Cependant les campements, la nuit, hors du vaisseau étaient véritablement pénibles. Les mouches et les moustiques ne nous y laissaient pas une minute de repos. Ils nous attaquaient par nuées, surtout quand nous étions couchés ; à moins qu’on n’eût pris soin de s’envelopper de tourbillons de fumée, ce qui n’était pas non plus fort agréable. Une fois, par un temps affreux, nos chasseurs se trouvaient à vingt milles de Wopatiguan ; la nuit commençait à venir, la pluie tombait par torrents et l’air était extrêmement froid. On planta en terre les avirons pour servir de supports à quelques couvertures, et à grand’peine un petit feu fut allumé devant lequel on prépara un maigre repas. Quelle différence avec un campement sur les bords du Mississipi ! Là, où le bois est abondant et l’air généralement si doux ; où les moustiques, bien qu’assez communs, ne sont pas du moins accompagnés de l’insupportable cortége des mouches du renne ; où les jappements du joyeux écureuil et les notes plaintives de la chouette nébuleuse, ce grave bouffon de nos bois de l’Ouest, ne manquent jamais d’arriver à l’oreille du chasseur, tandis qu’il coupe, à droite et à gauche, les branchages et les roseaux dont il veut se bâtir un abri ! Au Labrador, rien de semblable : il ne voit autour de lui que mousse et granit ; le silence du tombeau l’enveloppe de toutes parts ; et quand les voiles de la nuit ont caché à ses regards cette lugubre scène, les loups s’approchent pour dévorer les restes de son chétif souper. Couards comme ils sont, ils ne se hasardent pas à vous attaquer ; mais leurs hurlements troublent votre sommeil. Vous vous rôtissez les pieds pour les maintenir chauds, et, pendant ce temps, votre tête et vos épaules gèlent. Enfin apparaît l’aurore, non plus souriante et les joues roses, mais tristement enveloppée d’un manteau de brouillard qui vous annonce, hélas ! tout autre chose qu’un beau jour. L’expédition dont je parle avait pour objet de se procurer quelques hiboux qu’on voyait voler dans la journée ; elle ne produisit absolument rien, et nos gens, transis et découragés, étaient debout au petit matin, heureux de regagner les bateaux et de rentrer à leur vaisseau.

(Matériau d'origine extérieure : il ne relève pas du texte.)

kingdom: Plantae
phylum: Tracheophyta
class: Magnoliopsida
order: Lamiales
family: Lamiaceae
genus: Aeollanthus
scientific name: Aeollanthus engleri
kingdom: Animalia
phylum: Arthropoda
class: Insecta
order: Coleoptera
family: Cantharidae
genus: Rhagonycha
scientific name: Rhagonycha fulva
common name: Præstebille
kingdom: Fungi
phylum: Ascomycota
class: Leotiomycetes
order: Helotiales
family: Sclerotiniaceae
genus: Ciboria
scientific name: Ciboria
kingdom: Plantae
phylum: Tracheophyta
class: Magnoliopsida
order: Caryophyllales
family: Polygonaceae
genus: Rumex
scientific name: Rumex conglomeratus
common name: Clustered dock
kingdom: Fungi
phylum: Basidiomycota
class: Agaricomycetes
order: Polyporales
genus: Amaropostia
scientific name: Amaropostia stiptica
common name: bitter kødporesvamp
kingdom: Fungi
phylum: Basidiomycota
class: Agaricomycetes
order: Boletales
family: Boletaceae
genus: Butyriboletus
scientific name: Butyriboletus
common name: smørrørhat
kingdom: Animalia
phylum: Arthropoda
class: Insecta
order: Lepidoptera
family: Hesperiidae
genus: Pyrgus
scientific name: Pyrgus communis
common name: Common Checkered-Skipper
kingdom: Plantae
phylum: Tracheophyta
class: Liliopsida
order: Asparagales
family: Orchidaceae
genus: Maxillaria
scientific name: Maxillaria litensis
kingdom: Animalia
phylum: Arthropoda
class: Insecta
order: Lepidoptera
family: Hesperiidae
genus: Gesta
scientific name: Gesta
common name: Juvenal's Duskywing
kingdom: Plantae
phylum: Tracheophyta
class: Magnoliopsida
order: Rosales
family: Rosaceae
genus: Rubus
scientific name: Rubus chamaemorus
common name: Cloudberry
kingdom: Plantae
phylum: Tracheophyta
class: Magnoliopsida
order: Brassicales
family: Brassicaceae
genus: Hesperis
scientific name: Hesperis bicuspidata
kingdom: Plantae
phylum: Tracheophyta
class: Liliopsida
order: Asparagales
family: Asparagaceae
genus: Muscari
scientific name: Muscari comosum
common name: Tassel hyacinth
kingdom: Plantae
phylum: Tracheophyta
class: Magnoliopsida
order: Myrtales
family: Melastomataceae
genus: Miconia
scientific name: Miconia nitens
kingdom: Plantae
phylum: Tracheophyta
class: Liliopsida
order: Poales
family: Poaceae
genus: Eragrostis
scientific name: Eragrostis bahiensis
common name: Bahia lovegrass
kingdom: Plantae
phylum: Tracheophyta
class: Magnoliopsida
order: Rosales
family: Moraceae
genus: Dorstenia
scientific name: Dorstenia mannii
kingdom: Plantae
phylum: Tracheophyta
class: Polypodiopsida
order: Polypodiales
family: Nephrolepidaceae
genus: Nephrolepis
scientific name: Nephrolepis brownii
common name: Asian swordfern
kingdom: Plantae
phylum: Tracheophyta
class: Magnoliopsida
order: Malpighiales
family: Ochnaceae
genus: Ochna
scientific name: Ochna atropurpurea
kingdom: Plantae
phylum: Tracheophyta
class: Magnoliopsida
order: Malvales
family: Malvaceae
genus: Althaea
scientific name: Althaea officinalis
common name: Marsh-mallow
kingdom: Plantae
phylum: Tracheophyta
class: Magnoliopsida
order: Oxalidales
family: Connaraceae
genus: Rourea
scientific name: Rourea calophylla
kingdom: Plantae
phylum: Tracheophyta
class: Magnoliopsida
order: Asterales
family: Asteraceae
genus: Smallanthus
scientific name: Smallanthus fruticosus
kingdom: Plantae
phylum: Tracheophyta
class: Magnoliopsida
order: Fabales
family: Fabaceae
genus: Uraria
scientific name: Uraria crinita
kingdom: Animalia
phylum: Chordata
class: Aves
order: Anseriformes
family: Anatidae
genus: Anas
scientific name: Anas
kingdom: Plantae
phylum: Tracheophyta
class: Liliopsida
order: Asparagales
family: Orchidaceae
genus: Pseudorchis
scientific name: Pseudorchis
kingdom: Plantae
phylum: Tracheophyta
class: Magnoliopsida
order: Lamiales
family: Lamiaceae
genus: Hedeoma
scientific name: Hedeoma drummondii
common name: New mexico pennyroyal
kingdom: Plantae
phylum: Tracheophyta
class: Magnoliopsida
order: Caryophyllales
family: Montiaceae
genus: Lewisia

Avant de quitter le Labrador, plusieurs de nos jeunes amis commencèrent à sentir le besoin de renouveler leurs vêtements ; alors nous aussi nous nous fîmes tailleurs, à l’instar des matelots, toujours si adroits à manier l’aiguille, et nos genoux ainsi que nos coudes se couvrirent de pièces aux couleurs bariolées. Nos chaussures en lambeaux, nos habits graisseux, nos chapeaux défoncés, étaient en harmonie avec nos figures tannées et ridées par le froid. Nous avions véritablement l’air d’une bande de gueux et de vagabonds ; mais le cœur était joyeux, car nous pensions au retour, et nous nous sentions fiers de notre succès.

Cependant les bourrasques glacées qui précèdent les tempêtes de l’hiver, amoncelant le brouillard sur les montagnes, soulevaient les vagues sombres de la mer ; et nous, chaque jour nous trouvait plus impatients de partir et de quitter ces mornes solitudes, ces rochers à l’aspect sinistre et ces stériles vallées ; mais les vents contraires nous empêchèrent pendant quelque temps de déployer nos blanches voiles. Enfin, un matin que le soleil semblait vouloir adresser un dernier sourire à cette terre de brumes et de frimas, nous pûmes lever l’ancre. Bientôt le Ripley bondit sur les flots, et nous tournâmes nos regards vers ces régions désolées, en leur disant, de bon cœur, adieu pour toujours.